Archie’s Cousins Finally Got To Meet Him When He Was Two Months Old

July 24, 2019 / Posted by:

Archie is almost three months old, and you might assume that he’s already grown tired of his big cousin Prince George calling him “NAPA” (Not-A-Prince Archie) or watching Princess Charlotte and Prince Louis steal all his expensive baby blankets to build a fort. He could be, but it might have taken less time to get there than we all knew. Because according to a royal expert, Archie only met his cousins two weeks ago.

The Sun’s Emily Andrews appeared on a recent episode of Yahoo! News’ Royal Box, and she claims that Archie’s first meeting with his three older cousins happened at a polo match two weeks ago.

“It was interesting that Polo match because it was the first time that Charlotte and George had actually met Archie, they hadn’t met him for two months so that was lovely. Kate and William had been to see Archie at Frogmore Cottage but they hadn’t taken their children with them, so that was the moment at the polo match where all three of the Cambridge kids got to meet Archie.”

This is the polo match in question. It appears as though Archie got to view his cousins for the first time from the safety of his mom’s arms. I feel kind of bad for George and Charlotte. Much like a toothless birthday picture, a clumsy picture of you trying to hold your baby cousin and support his neck with your grubby hands while your aunt looks on in shock is a childhood rite of passage.

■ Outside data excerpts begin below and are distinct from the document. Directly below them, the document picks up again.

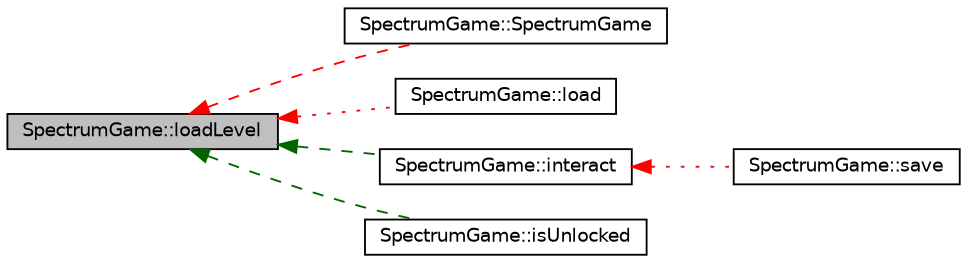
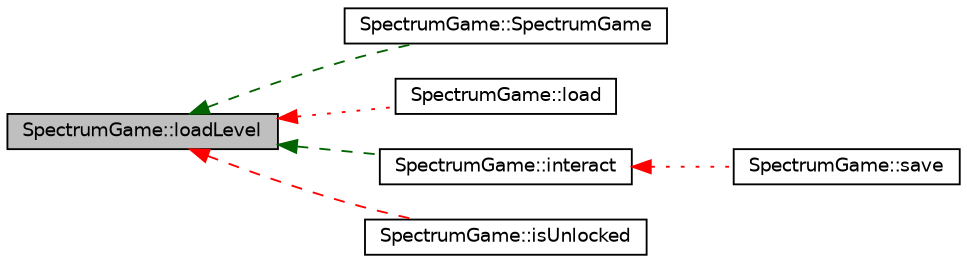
  digraph {
    rankdir=LR
    node [color=black fillcolor=white fontname=Helvetica fontsize=10 shape=record style=filled]
    edge [color=red dir=back fontname=Helvetica fontsize=10 labelfontname=Helvetica labelfontsize=10 style=dashed]
    n1 [fillcolor=grey75 fontcolor=black height=0.2 label="SpectrumGame::loadLevel" width=0.4]
    n2 [height=0.2 label="SpectrumGame::SpectrumGame" width=0.4]
    n3 [height=0.2 label="SpectrumGame::load" width=0.4]
    n4 [height=0.2 label="SpectrumGame::interact" width=0.4]
    n5 [height=0.2 label="SpectrumGame::isUnlocked" width=0.4]
    n6 [height=0.2 label="SpectrumGame::save" width=0.4]
-   n1 -> n2
+   n1 -> n2 [color=darkgreen]
    n1 -> n3 [style=dotted]
    n1 -> n4 [color=darkgreen]
-   n1 -> n5 [color=darkgreen]
+   n1 -> n5
    n4 -> n6 [style=dotted]
  }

So when we learned that Duchess Kate and Prince William finally got around to meeting their nephew a little over a week after his birth, they went sans kids. It’s probably for the best, to be honest. I recently took my baby to meet a newborn, and all my baby wanted to do was try to gum on the newborn’s feet. She’s got more than enough chew toys at home, but apparently tiny toes fresh from the womb were calling her name.

But those are just two regular ol’ babies. If Louis tried to gum on his new baby cousin’s foot, it would be nothing but trouble. Because you know newborn Archie was wearing some ultra-posh dry clean only cashmere footie sleeper that would get warped and damaged by baby spit, which would cause even more drama between the Sussexes and Cambridges. Can you even imagine the headlines? The Daily Mail would have paid top dollar for a picture of that footie sleeper hanging out of a trash bin.